I know 'stupid' isn't the proper way to describe the bot, but if I start talking about the designers I'd get real upset and since bots are sorta inanimate...Stupid is as Stupid does. <g>
I can only tolerate this 'hostage' activity for a certain time and then the claws are gonna come out...
If I brought out the claws now, I'd risk losing the traffic. Therefore, I am a hostage who is forced to simply ignore it.
@Visi: No, it's not grub - I've had problems with that one too. At least I don't think so by looking at the UA-string I posted and Stefan confirmed. If I'd ban (thru htaccess or ISAPI-rewrite resp.) I'd run the risks pendanticist mentioned: noticably losing traffic
[...]
We do support the Robot Exclusion protocol, and aim to refresh our robot rule data for each host on a weekly basis. This dead link checker only runs against URLs that are in the WiseNut index, so if it is violating your /robots.txt file, the crawler that collects the information for indexing may be also.
[...]
curious what the next reply is
What they are trying to tell you is that DLC is not a robot - it does not crawl. It is a list-checker. It checks URLs that they already have in their list to see if the URL is still good.

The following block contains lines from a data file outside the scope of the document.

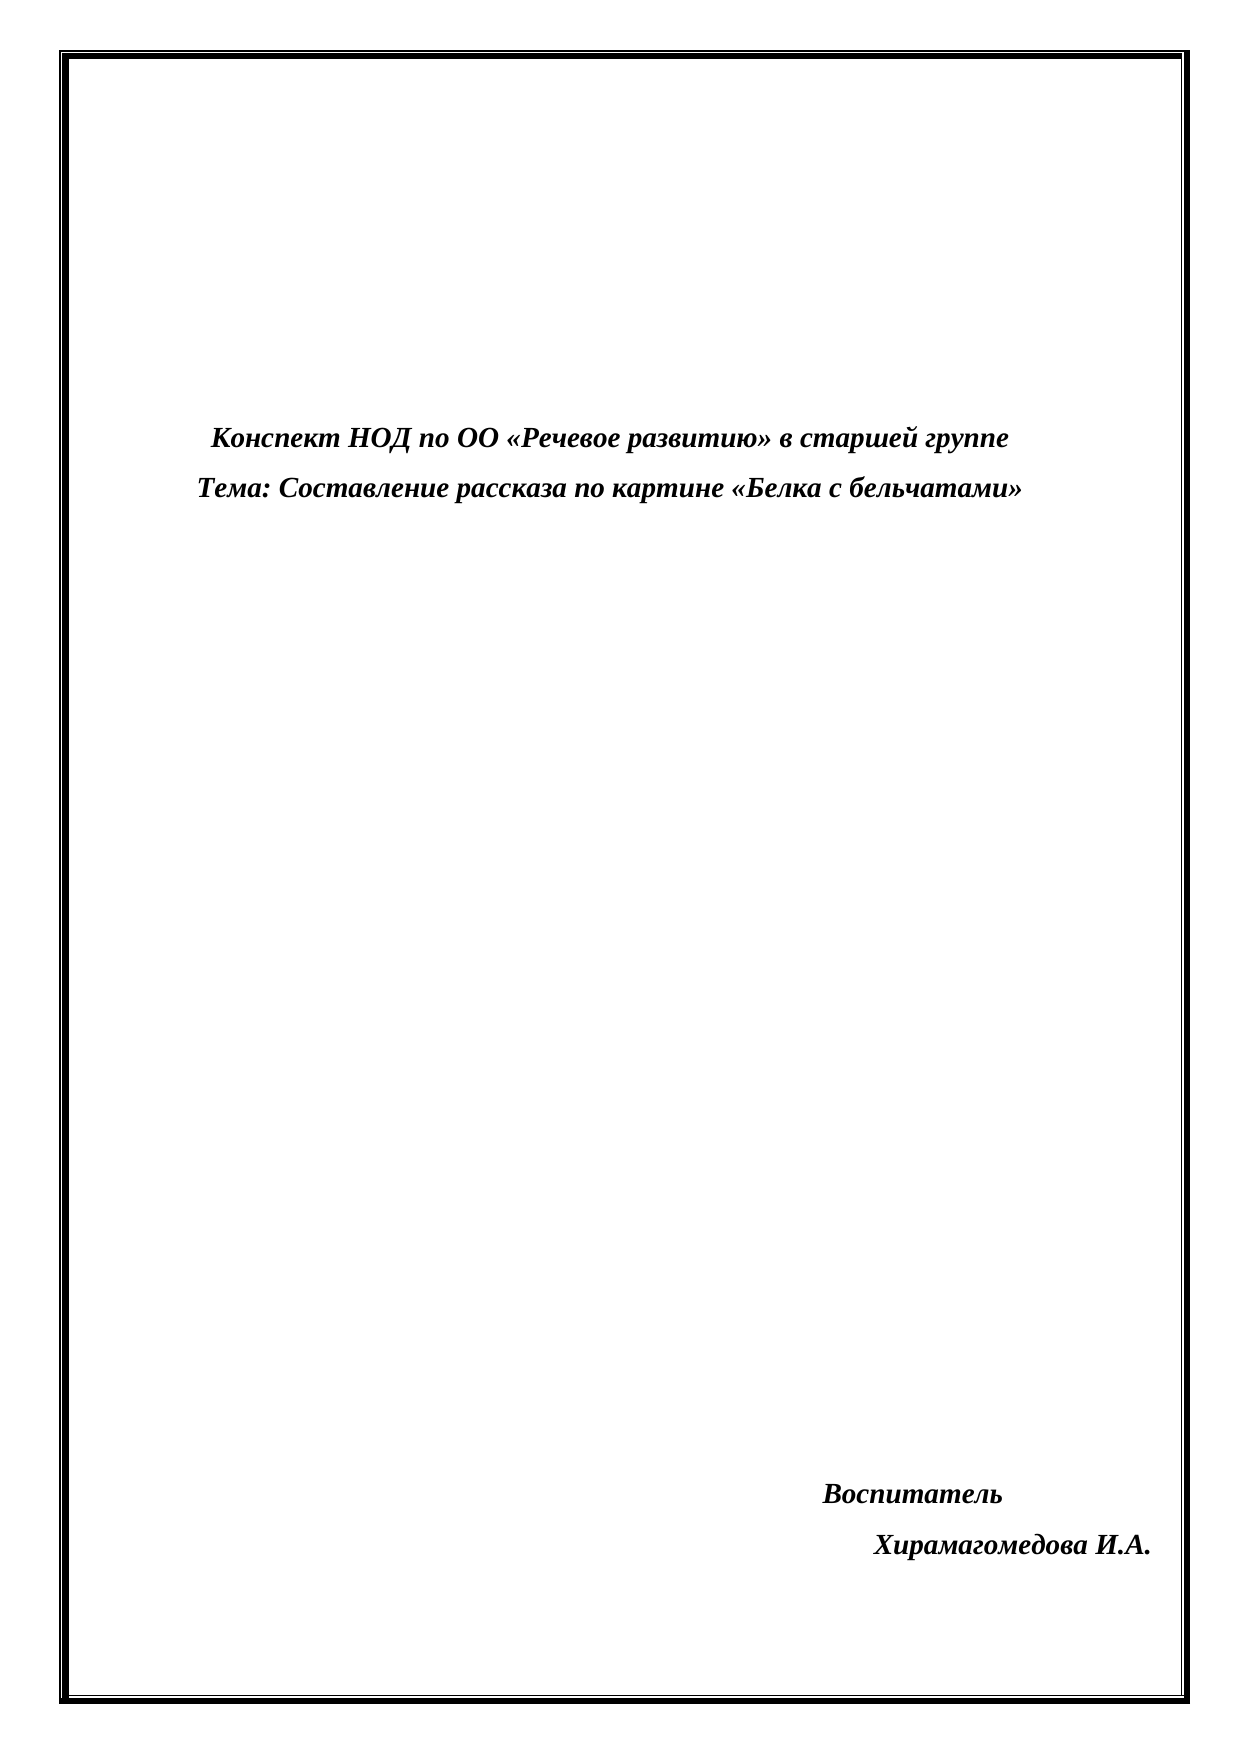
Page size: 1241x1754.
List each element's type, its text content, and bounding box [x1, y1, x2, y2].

text Воспитатель [69, 1477, 1152, 1510]
text Конспект НОД по ОО «Речевое развитию» в старшей группе [69, 420, 1152, 453]
text Тема: Составление рассказа по картине «Белка с бельчатами» [69, 470, 1152, 504]
text Хирамагомедова И.А. [69, 1527, 1152, 1560]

Generally, this means that at the time they generated the list, the file was not excluded in your robots.txt, or that your robots.txt had syntax errors at that time, or that their crawler had a bug at that time.

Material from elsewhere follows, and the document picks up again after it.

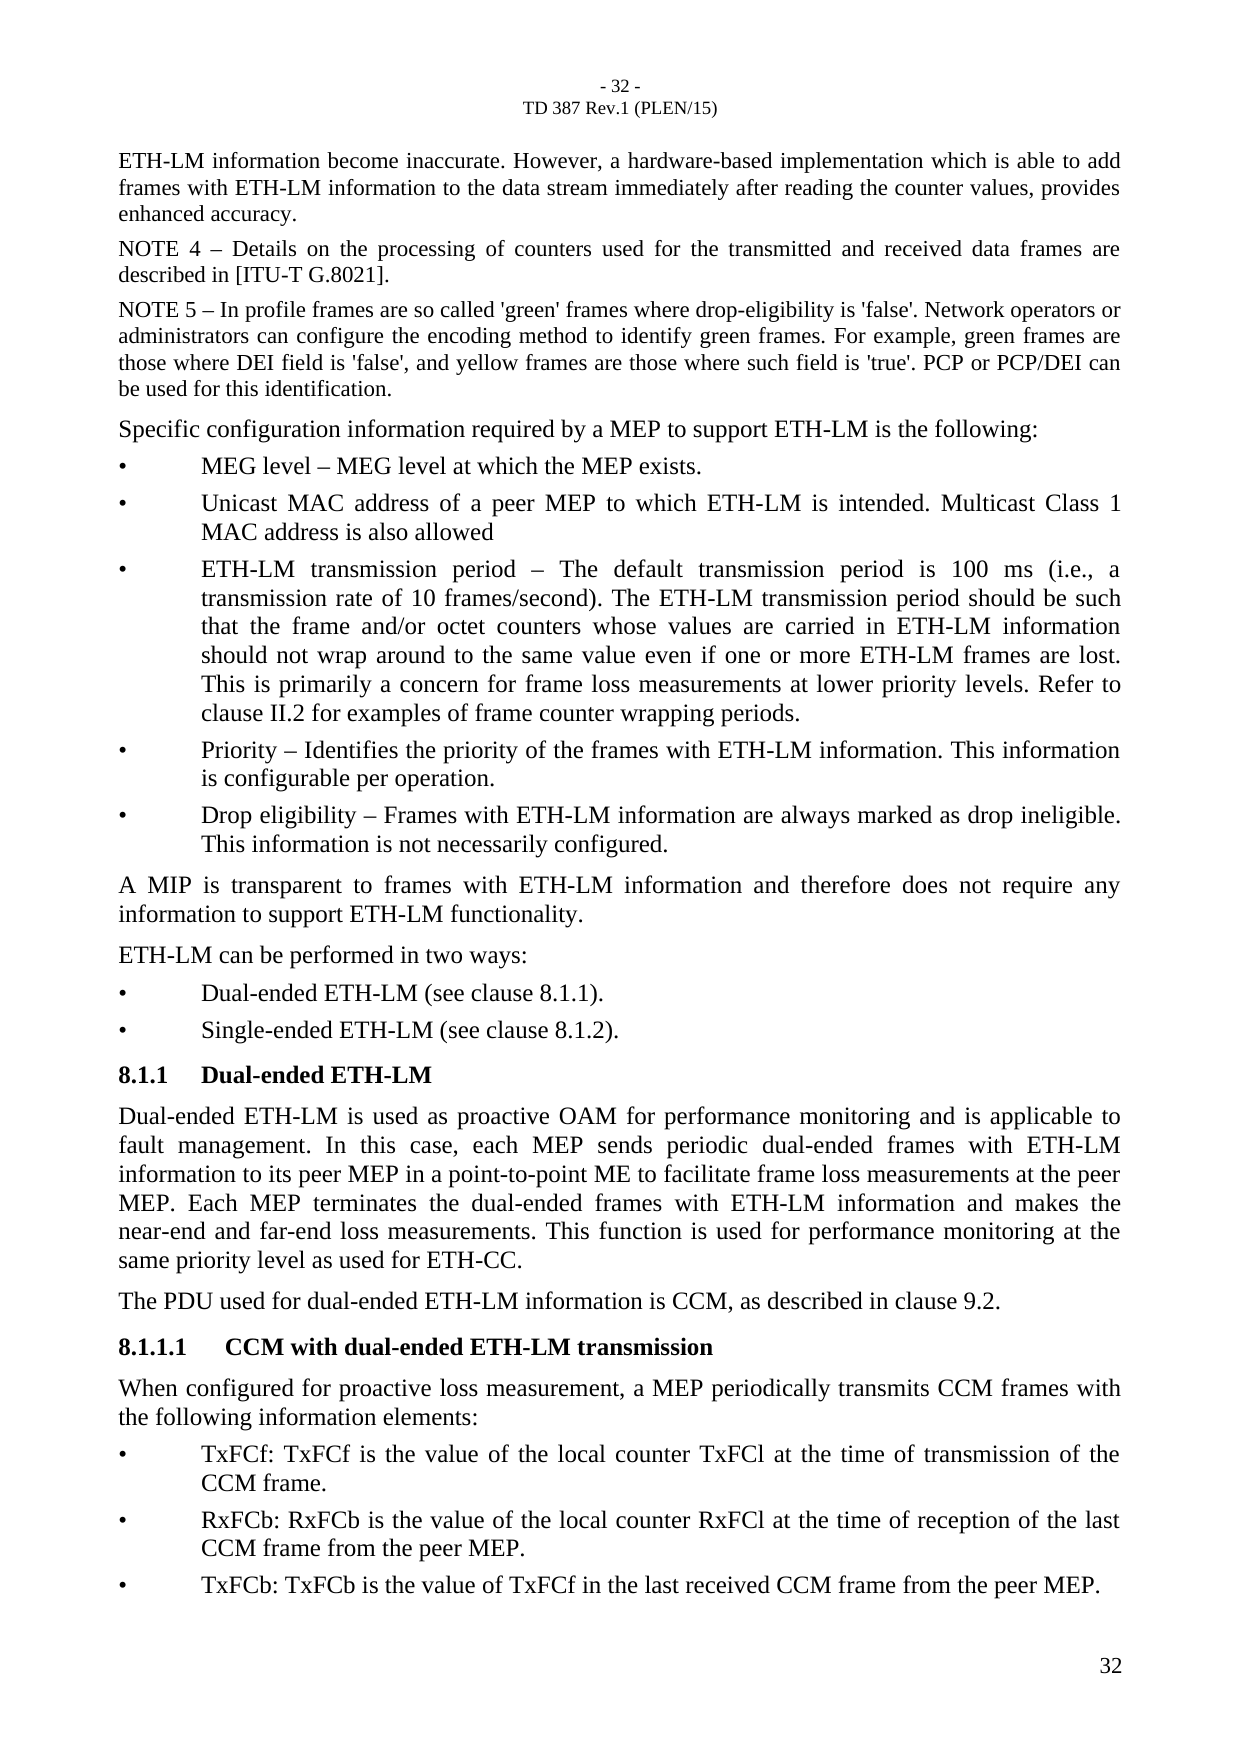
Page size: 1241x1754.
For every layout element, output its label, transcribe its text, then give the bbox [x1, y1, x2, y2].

They ought to fix this, of course, but the main problem is that to which pendanticist refers - you can feed them a 301 or a 404 or 410 for a long, long time before they finally take your word for it that the resource in moved, not found or gone.
They need to respond to 301, 302, 403, 404, and 410 quicker and correctly, and they need to quit doing GETs and start doing Conditional GETS or HEADs. But they don't need to check robots.txt for what they are doing.
My main point here is to clarify that the Dead Link Checker is not a robot as defined by the Standard for Robots Exclusion, and so should not be expected to fetch and obey robots.txt. This is not an excuse, this is a statement that if necessary, you should take steps that do not rely on the user-agent's voluntary cooperation, as robots.txt does.
Jim
<edit> speling </edit>
That does not matter anymore, as they (Looksmart) agreed that it is a bug in the software and promised to fix the bug and inform me when they did.
Problem solved - as soon as the patch is applied.